Arabaya gittikten sonra ben arabaya bindim o eşyaları arkaya koydu. Yol boyunca bir kelime bile etmedik.
Lojmana geldiğimizde ben arabadan inio arkadaki eşyaları alıdım ve Meriç'e bakarak"ben hazırlanıp geliyorum ."
"Yok siz bugün izinlisiniz Turan albayın Emri."
Açıkçası itiraz etmedim çünkü çok yorgundum.
"Tamam"dedim ve eve çıktım. O da karargaha döndü.
Arabayı park edip karargaha girdi. Bütün herkes başına toplandı. İlk söze
Timin en gereksiz konuşanı ama işinde usta olan kişi başladı Ercan .
"Komutanım üsteğmenime ne oldu iyi mi?"
Timin en sakini çok konuşmayanı semih devam etti."komutanım şuan nasıl?"
"Çocuklar üsteğmen Melis şuan evinde böbreklerde oluşan bir taş varmış büyük olduğu için çok ağrısı oldu. Sorularınız bittiyse herkes işine."
Herkes işinin başına dönerken bende odama geçtim.
Kapımın tıklatılmasıyla oturduğum koltukta diklendim ve "gel " diye seslendim.
İçeriye gelen timin bir diğer üyesi olan aslan." Komutanım bir kaç imza var onlar için geldim."
Ben imzaları atarken.kapıya  bir kişi daha vurunca karşımda bu sefer Yakup vardı."komutanım dün gece bir şüpheli kişi yakalandı sorgusunun sizin yapmanızı istiyor Turan Albay. "
"Tamam Yakup geliyorum."
Yakup odandan çıkınca bende arkasından çıktım ve Turan Albayın odasına girdim baş selamı verdikten sonra"Albayım dediğiniz gibi Melis üsteğmenim evinde izinli."
"Tamam Meriç. Neyi varmış?"
"Böbreklerinde büyük bir taş varmış buda ağrı yapıyormuş. Gece uyurken aniden ateşlendi havale geçirmek üzereydi. Şuan iyi ama ."
"Tamam sen onu yanlız bırakma o bizim göz ağrımız . En becerikli kadın üsteğmenimiz anlaşıldı mı? Ona en küçük bir zarar gelirse benden çekeceğin var Meriç. Bunu bil."
"Emredersiniz komutanım."
Meriç odadan çıkıp sorgu odasına geçti.

...

Melis

Ben güzel bir kahvaltı sofrası kurdum ve çayımı demledim. Çay iyice demlenene kadar bende bir duş aldım. Güzel bir kahvaltı yaptıktan sonra evi topladım battaniyemi aldım ve televizyon karşına geçtim ve bir flim açtım. Flim seyrediyorum ama anlamıyordum .
Aklımda sadece o vardı. Benimle hastanede geçirdiği her dakika kendimi daha önce hiç hissetmediğim bir güven duygusu ile dolmuştu içim
Biran önce iznim bitip karargâha dönmek istiyordum.

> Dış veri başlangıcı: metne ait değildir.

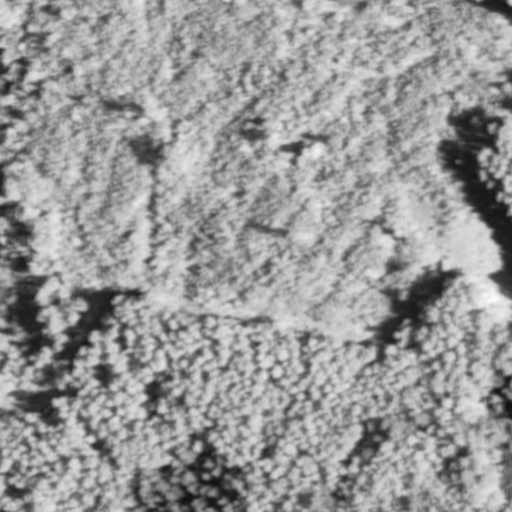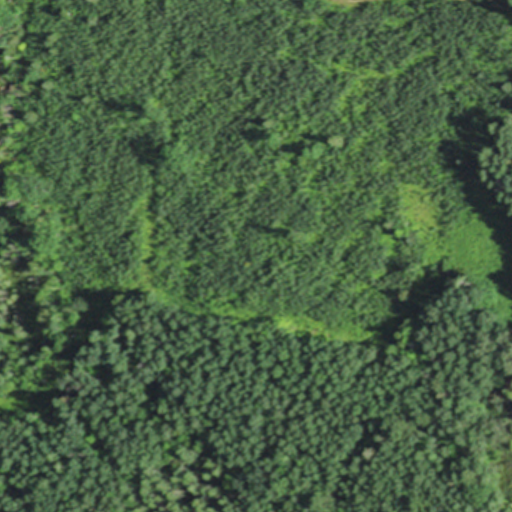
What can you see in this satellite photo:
road: (501, 3)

Meriç sorgu odasında işi bitince odasına geçti. Kafası çok dalgın gibi duruyordu. Kapıyı tıklatıp içeri giren kaan oldu. Kaan Meriçin akademiden beri arkadaşıydı.
O teğmendi.
İçeri girip Meriçin karşına oturdu. Meriçle Kaan birbirine karşı insanların olduğu yerlerde  birbirine rütbe kullanıyorlardı.

"Abi ne oldu sana böyle çok dalgın sanki.".
"Ya oğlum kızın ağlayışı geliyor aklıma o kadar kötüydü ki."
"Abi bana bak sen yoksa bu kızı seviyor musun?".
"Lan oğlum ne alaka kız çok hastaydı üzüldüm. Onu hastanede görmen lazımdı. Çok kötüydü yani."
"Ama artık iyi sen neden bu kadar dalgısın ben onu anlamadım."
"Yok ya yorgunum sadece."
"Tamam başka bir sorun olmasında. Ben çıkayım."
"Kaan bana timdekilerin bilgilerini alıp gelir misin?"
"Tabi geliyorum hazırda zaten. Sen ne yapcan onu?"
"Üsteğmen Melis'in resmi falan yapıştırcam."
"Abi onu zaten yapıyorlar,sen niye yapıyorsun?"
Yüzü bir anda Ya sabır anlamına bürününce hemen sustu ve odadan çıktı.
10 dakika sonra dosyalar ile geldi ve masanın üzerine bırakıp çıktı.
Dosyanın kapağında timin adı yazıyor içinde timde olanlar vardı.
Bozkurt Timi

Meriç kurt
Mehmet Ceylan
Emre Kara
Ali keskin
Ercan çevik
Kaan yüce
Yakup ışık
Ayhan kızıl
Arda Şahin ve
Melis Öztürk.

İsminin olduğu sayfayı açtım. Resmini dikkatlice yapıştırdım.
Ona bakarken sanki içimde bir parça yerine oturuyordu.
Dünkü hastanedeki ağlayışından sonra içimde çok farklı bir yere yerleşti.

Biraz kısa oldu ama idare edelim bu sefer.